### What the exercise asks
The pictures are to be dropped, and the records below are to be restated word for word.
-- -- --
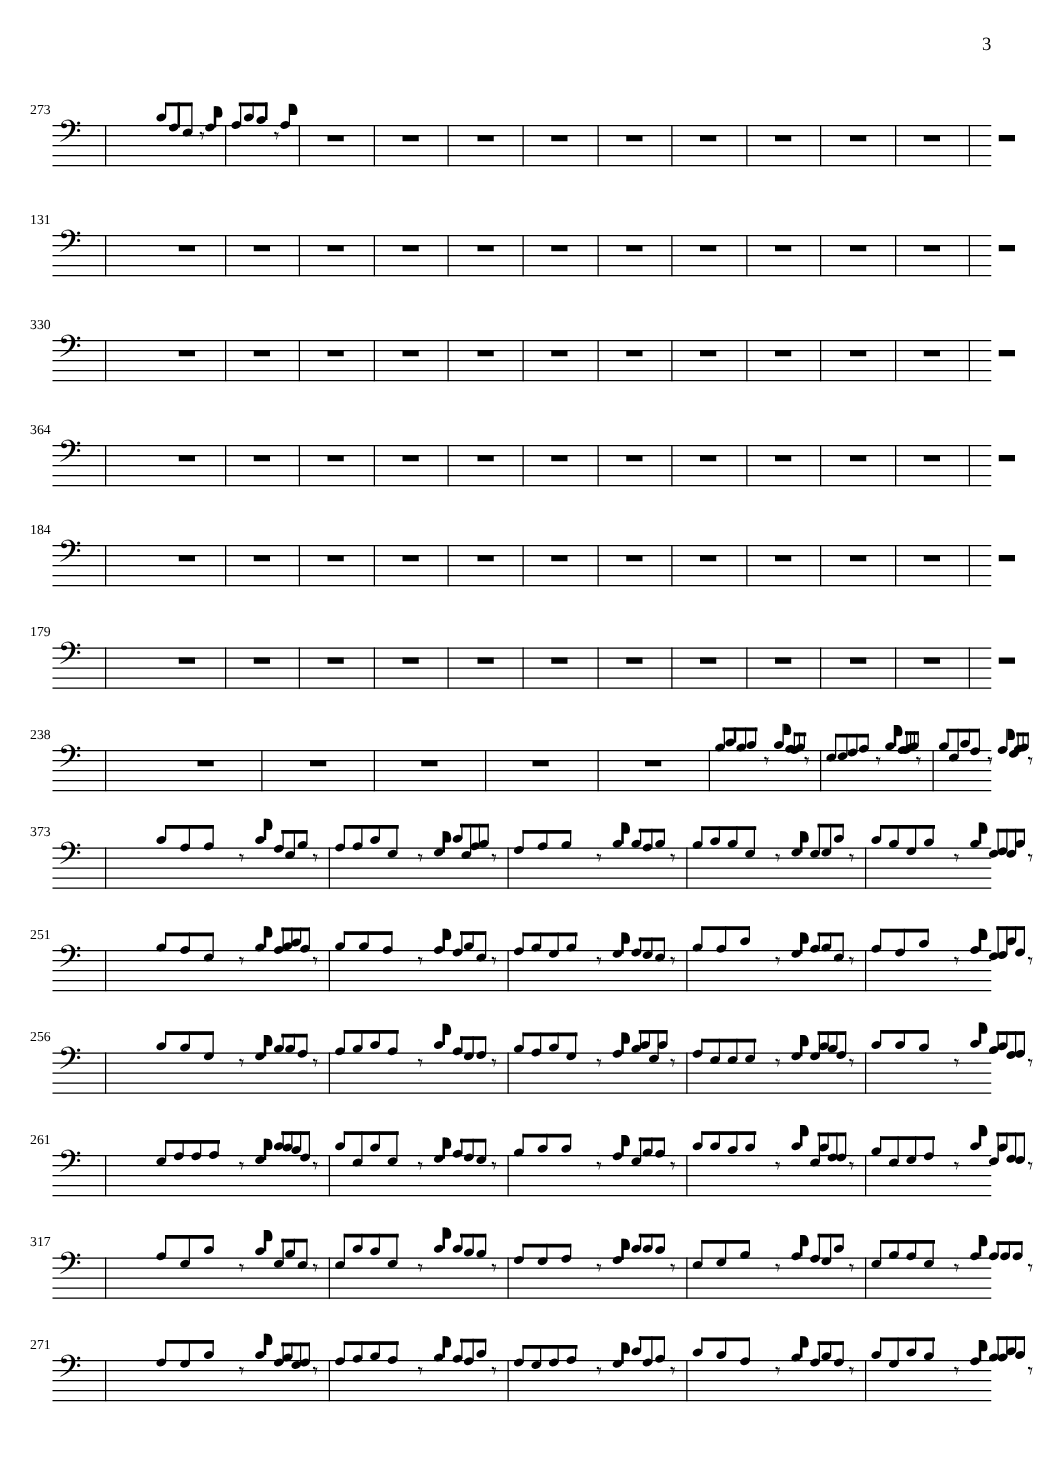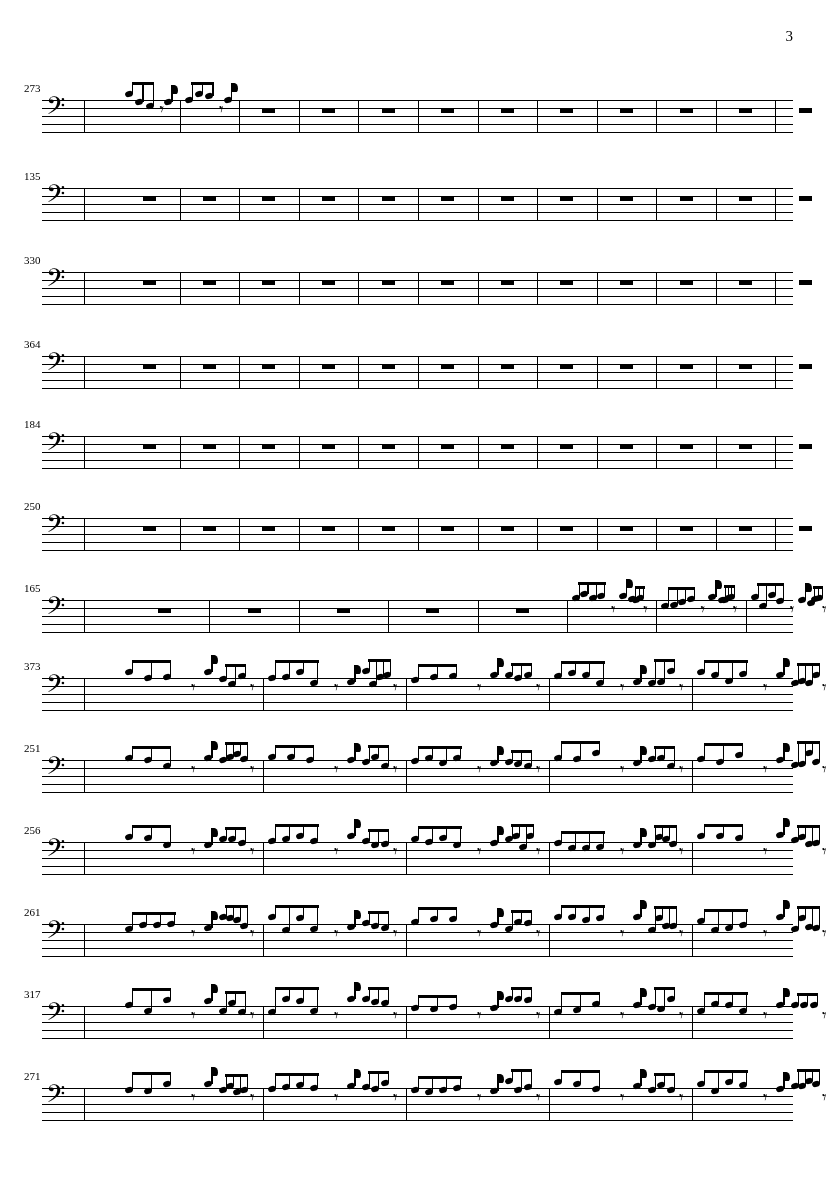--- a/index.html
+++ b/index.html
@@ -198,7 +198,7 @@
         </div>
       </div>
       <div class="system" style="top: 188px;">
-        <div class="measure-number">135</div>
+        <div class="measure-number">131</div>
         <div class="staff">
           <div class="line"></div>
           <div class="line"></div>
-- -- --
### Output
--- a/index.html
+++ b/index.html
@@ -198,7 +198,7 @@
         </div>
       </div>
       <div class="system" style="top: 188px;">
-        <div class="measure-number">135</div>
+        <div class="measure-number">131</div>
         <div class="staff">
           <div class="line"></div>
           <div class="line"></div>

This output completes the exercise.